Cultivate decision-making reps, not just analytical reps. Most PMs practice analysis — gathering data, creating frameworks, building consensus. Fewer practice actual decision-making. Start small: pick one decision per week that you could analyze indefinitely and just make it. See what happens. Build comfort with being wrong and adjusting quickly rather than being comprehensive and slow.
Build context that AI can't replicate. Attend the sales calls. Sit in on customer support escalations. Understand which engineering initiatives your CTO actually cares about versus which ones they're politically obligated to support. This context becomes the filter that makes AI output useful instead of overwhelming.
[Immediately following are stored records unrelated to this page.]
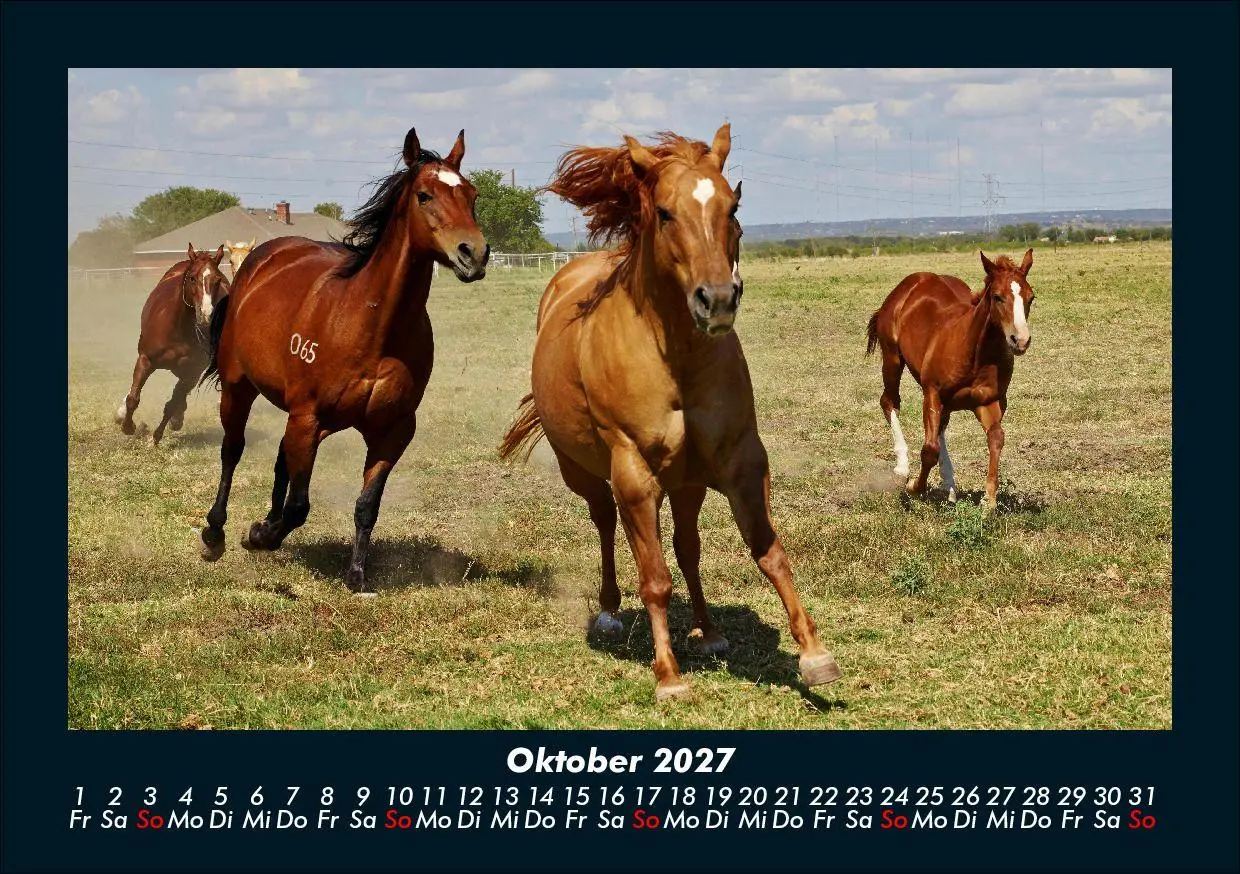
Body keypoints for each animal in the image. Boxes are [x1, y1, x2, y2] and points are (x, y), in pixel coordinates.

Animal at [114, 244, 230, 445]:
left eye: (218, 280)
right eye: (192, 278)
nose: (207, 315)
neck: (179, 329)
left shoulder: (193, 371)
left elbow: (172, 403)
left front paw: (155, 437)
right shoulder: (146, 359)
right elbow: (133, 398)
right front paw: (128, 426)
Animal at [197, 127, 488, 595]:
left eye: (472, 194)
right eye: (424, 195)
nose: (474, 254)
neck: (371, 326)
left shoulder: (392, 431)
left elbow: (366, 505)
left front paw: (356, 575)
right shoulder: (308, 417)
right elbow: (299, 506)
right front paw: (259, 536)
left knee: (281, 459)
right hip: (241, 390)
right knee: (232, 451)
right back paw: (215, 533)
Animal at [498, 125, 841, 702]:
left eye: (732, 206)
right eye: (663, 212)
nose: (718, 300)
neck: (674, 358)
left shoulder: (740, 461)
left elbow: (768, 553)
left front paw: (814, 655)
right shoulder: (635, 473)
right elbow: (654, 578)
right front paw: (668, 676)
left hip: (686, 483)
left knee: (687, 547)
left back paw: (709, 630)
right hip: (587, 474)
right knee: (607, 524)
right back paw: (611, 614)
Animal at [865, 249, 1036, 510]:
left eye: (1031, 298)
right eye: (997, 297)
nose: (1021, 340)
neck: (975, 353)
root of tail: (911, 283)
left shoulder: (990, 402)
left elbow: (996, 438)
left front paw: (989, 500)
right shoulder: (932, 392)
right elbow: (929, 449)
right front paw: (914, 486)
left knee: (942, 425)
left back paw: (949, 484)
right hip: (892, 359)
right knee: (889, 401)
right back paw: (903, 466)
Focus on the meta-question. When everyone else is asking "How do we build this feature?", agency-driven PMs ask "Should we build this feature?" When teams debate implementation approaches, they're questioning whether the problem is worth solving at all. AI can answer the "how" faster than ever — but it still needs humans to frame the "whether" and "why."
Real-World Examples: Agency-Driven PMs Who Thrived with AI
The best case study I've seen comes from a PM at a B2B SaaS company who used GPT-4 to automate competitive intelligence gathering. Instead of spending hours manually tracking competitor feature releases, she had AI monitor and summarize changes across fifteen competitor products weekly.
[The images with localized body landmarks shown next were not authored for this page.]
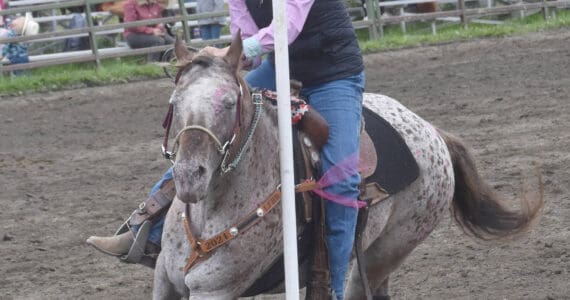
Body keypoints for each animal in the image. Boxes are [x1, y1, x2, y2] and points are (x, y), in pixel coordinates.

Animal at [151, 36, 540, 298]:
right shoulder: (164, 281)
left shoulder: (215, 289)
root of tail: (433, 132)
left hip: (387, 250)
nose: (188, 177)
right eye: (174, 102)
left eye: (230, 103)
But here's what made it powerful: she used that time savings to build relationships with enterprise sales reps and customer success managers. When the AI surfaced that three competitors had launched similar workflow automation features in the same month, she already knew from her sales conversations that this was happening because a major industry conference had highlighted this specific pain point.
She didn't just have the data — she had the context to act on it. Her team shipped a competitive response in six weeks instead of six months because she'd already done the relationship work to understand what customers actually needed versus what competitors were building.
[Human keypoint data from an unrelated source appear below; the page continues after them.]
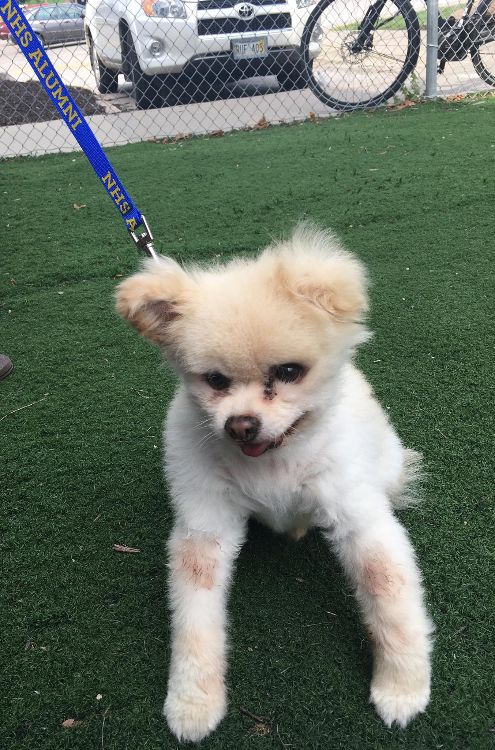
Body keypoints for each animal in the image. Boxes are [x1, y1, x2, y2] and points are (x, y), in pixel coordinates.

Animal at [116, 225, 433, 742]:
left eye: (288, 372)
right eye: (215, 380)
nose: (241, 425)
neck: (273, 465)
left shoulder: (359, 520)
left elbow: (390, 596)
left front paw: (402, 687)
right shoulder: (205, 526)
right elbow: (195, 619)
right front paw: (193, 701)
Another example: a growth PM who automated most of his experiment analysis using Claude. Rather than spending Tuesday afternoons in spreadsheets, he used that time to shadow customer onboarding calls. When AI analysis showed that users who completed a specific action in their first session had 40% better retention, he immediately knew which onboarding steps were actually confusing users versus which ones just looked confusing in the data.
The pattern is consistent: AI handles the analytical heavy lifting, agency-driven PMs invest the time savings in building context and relationships that make those analyses actionable.
Sometimes this means better communication too. When your team has clear alignment on strategy and priorities, AI-generated insights can be immediately evaluated against shared context rather than requiring another round of stakeholder education. The narrative clarity becomes the foundation that makes AI assistance genuinely useful rather than just impressively formatted noise.
The product managers who win in the AI era won't be the ones who can prompt engineer their way to better requirements. They'll be the ones who know which requirements matter and have positioned themselves to act on what they learn.